Picks & Shovels 2.0: Energy needs for the fab boom – Energy Future Forum 2025

By Peter Bryant

May 19, 2025 •

At the Energy Future Forum 2025 presented by RealClearPolitics, Peter Bryant and Scott Gatzemeier, Corporate Vice President at Micron, explore how America’s semiconductor manufacturing revival fundamentally depends on energy infrastructure reliability and affordability.

Peter highlights the critical intersection of energy and chip manufacturing, noting Barclays’ assessment that critical minerals – not chip design – represent the AI supply chain’s lynchpin. Scott walks through Micron’s ambitious US expansion: a $2 billion facility in Boise and four fabrication facilities (fabs) in upstate New York, representing $100 billion in investment.

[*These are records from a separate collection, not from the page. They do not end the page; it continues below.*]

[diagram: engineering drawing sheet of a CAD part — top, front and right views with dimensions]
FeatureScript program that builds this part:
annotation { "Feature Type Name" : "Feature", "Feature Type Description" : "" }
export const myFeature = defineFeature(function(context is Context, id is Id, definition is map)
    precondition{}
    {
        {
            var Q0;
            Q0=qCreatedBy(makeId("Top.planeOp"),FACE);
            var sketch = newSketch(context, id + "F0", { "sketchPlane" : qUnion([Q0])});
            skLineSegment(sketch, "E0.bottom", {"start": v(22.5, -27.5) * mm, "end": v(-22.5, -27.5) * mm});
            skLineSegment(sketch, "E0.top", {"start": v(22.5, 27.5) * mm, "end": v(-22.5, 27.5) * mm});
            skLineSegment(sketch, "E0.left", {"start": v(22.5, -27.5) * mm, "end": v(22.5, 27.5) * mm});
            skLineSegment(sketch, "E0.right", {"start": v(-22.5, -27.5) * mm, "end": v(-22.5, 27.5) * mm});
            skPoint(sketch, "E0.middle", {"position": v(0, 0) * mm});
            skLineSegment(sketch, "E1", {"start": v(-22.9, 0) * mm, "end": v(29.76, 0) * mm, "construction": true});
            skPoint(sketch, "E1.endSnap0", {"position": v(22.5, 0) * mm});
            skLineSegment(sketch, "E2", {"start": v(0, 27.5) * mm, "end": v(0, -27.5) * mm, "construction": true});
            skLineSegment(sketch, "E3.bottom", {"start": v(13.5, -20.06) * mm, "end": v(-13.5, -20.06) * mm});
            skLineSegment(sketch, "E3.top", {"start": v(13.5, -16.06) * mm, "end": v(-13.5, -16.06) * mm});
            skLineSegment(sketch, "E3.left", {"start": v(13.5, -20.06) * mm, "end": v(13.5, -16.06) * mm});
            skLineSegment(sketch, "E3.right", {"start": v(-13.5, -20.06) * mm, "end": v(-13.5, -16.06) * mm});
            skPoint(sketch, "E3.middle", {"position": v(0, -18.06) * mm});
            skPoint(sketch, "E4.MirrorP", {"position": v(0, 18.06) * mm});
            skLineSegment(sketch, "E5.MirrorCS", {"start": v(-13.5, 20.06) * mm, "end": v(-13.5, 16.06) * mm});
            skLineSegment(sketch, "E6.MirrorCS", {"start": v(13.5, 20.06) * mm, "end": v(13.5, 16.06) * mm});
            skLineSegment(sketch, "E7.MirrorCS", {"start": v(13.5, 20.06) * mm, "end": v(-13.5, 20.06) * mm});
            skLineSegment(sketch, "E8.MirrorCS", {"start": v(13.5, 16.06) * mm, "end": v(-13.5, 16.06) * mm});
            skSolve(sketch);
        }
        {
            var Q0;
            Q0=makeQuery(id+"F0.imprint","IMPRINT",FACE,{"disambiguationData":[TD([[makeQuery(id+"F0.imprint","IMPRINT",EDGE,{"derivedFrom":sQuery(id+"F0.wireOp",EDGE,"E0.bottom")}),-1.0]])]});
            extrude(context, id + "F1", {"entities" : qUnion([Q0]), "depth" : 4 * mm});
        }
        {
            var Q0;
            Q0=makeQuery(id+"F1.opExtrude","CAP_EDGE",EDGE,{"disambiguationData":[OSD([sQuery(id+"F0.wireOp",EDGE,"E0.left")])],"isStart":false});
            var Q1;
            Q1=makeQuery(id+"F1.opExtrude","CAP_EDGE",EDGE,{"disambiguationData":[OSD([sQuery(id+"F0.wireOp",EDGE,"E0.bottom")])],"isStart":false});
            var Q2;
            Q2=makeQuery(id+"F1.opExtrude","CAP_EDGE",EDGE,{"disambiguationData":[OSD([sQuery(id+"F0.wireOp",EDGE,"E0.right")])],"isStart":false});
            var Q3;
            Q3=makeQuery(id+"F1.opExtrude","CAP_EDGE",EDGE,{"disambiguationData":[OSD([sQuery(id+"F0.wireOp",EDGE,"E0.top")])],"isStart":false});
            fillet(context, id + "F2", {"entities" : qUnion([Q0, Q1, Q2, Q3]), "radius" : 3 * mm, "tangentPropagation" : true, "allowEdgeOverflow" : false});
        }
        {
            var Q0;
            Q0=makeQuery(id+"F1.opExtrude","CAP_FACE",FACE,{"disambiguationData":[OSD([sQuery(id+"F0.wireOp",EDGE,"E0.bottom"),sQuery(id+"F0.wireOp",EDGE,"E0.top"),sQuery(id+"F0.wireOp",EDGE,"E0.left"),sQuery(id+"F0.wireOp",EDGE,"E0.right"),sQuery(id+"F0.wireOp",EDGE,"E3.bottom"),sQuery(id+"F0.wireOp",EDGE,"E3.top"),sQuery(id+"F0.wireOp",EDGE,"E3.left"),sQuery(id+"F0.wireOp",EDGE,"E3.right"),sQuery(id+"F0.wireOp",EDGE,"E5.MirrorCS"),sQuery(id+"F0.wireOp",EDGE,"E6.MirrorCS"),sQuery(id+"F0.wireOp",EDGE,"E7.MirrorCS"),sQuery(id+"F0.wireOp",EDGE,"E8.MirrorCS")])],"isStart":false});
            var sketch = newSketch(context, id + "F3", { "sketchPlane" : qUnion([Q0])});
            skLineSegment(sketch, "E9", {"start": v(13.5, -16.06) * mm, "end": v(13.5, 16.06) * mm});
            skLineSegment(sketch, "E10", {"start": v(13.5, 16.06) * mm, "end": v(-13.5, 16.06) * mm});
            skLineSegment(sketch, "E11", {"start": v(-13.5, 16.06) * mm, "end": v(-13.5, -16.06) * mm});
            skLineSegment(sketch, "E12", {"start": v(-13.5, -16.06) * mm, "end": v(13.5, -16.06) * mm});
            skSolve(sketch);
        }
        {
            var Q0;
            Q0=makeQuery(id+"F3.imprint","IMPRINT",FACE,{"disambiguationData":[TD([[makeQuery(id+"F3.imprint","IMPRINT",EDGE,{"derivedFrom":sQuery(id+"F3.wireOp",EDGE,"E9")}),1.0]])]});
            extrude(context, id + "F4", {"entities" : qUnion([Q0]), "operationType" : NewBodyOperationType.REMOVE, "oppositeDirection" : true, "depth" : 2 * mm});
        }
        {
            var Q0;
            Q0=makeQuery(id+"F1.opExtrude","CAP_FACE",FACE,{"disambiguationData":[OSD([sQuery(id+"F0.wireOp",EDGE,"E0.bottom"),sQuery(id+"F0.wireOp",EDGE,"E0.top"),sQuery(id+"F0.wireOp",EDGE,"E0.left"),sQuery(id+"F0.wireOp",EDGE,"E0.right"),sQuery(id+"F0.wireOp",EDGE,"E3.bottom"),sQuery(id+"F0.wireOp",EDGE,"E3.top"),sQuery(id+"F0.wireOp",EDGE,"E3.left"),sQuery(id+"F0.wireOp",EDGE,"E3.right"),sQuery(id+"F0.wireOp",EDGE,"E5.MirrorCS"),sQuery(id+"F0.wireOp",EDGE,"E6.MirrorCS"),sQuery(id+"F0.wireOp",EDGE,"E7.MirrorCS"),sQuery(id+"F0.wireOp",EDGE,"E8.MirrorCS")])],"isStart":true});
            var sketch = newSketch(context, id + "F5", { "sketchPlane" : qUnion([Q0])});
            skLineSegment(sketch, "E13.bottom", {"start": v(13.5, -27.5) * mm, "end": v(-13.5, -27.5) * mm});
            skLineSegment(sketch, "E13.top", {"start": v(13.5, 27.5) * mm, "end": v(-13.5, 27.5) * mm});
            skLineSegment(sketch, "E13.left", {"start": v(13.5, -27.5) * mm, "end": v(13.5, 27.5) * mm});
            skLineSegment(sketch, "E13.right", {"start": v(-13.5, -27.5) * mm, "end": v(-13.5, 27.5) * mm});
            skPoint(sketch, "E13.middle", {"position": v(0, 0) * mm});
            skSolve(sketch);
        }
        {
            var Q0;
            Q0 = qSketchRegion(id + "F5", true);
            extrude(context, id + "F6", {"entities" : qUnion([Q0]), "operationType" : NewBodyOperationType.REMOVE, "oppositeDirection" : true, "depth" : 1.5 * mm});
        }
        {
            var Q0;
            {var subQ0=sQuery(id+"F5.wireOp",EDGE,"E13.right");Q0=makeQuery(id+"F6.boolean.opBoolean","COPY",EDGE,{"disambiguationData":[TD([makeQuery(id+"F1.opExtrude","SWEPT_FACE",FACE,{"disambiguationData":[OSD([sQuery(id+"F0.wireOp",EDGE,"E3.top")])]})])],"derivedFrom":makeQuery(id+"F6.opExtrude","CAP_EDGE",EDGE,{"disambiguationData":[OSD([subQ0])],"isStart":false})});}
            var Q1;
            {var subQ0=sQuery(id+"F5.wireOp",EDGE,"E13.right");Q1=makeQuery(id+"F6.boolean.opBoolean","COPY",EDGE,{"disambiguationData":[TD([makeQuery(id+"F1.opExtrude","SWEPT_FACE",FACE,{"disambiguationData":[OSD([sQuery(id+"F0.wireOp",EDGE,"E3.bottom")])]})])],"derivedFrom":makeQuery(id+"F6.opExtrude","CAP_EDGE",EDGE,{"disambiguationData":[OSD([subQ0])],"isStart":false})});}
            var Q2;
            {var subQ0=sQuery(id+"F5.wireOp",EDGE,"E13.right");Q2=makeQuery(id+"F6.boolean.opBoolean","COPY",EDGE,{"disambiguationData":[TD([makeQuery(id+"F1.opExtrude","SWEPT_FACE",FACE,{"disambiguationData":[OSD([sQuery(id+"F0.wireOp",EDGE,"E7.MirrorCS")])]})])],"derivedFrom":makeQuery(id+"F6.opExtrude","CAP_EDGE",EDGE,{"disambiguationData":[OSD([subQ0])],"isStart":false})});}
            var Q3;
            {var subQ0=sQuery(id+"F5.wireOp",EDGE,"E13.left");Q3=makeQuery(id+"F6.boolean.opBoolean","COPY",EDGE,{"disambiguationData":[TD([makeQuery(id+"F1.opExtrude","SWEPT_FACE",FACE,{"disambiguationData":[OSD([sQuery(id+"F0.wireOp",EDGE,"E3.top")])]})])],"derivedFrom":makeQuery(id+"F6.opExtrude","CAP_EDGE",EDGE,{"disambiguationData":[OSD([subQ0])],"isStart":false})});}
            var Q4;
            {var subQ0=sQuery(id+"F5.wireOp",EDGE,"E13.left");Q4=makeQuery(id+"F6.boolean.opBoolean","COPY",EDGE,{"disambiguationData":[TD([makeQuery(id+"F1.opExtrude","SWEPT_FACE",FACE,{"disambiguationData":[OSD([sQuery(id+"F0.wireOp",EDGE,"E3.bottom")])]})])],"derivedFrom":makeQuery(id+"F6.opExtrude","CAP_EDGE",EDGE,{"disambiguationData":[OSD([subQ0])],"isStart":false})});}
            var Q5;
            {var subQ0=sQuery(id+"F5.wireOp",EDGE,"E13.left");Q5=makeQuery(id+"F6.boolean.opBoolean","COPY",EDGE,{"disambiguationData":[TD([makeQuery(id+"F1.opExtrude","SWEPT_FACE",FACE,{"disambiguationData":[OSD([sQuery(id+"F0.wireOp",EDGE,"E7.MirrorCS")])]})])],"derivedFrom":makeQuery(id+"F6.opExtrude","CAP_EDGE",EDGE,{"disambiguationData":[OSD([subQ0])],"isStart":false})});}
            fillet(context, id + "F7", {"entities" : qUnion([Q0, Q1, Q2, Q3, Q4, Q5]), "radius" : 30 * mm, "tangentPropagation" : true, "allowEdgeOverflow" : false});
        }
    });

The conversation reveals sobering infrastructure realities. A 500-megawatt transmission line connecting Idaho, Oregon, and Washington has been in permitting since 2006, costing over $200 million in fees – without breaking ground. For semiconductor manufacturing, this represents existential risk – Gatzemeier describes how a sub-second power dip shut down an entire fab, causing tens of millions in losses as sensitive wafers were destroyed and equipment required extensive rebuilds.

Peter frames the strategic calculation that while construction costs run 40% higher in the US than Asia, America’s energy cost advantage of 25-40% lower power prices enables competitive manufacturing. This advantage offsets labour cost differentials, making projects like Micron’s viable under the CHIPS Act incentives.

The pair discuss supply chain vulnerabilities, with critical chemicals like photoresist manufactured only in Japan, and emerging proximity strategies where companies locate near reliable power sources.

Scott advocates for small modular reactors and permitting reform, emphasising that without reliable, affordable energy, America’s semiconductor and AI leadership ambitions simply cannot materialise. The conversation underscores how energy infrastructure underpins both economic and national security in the digital age.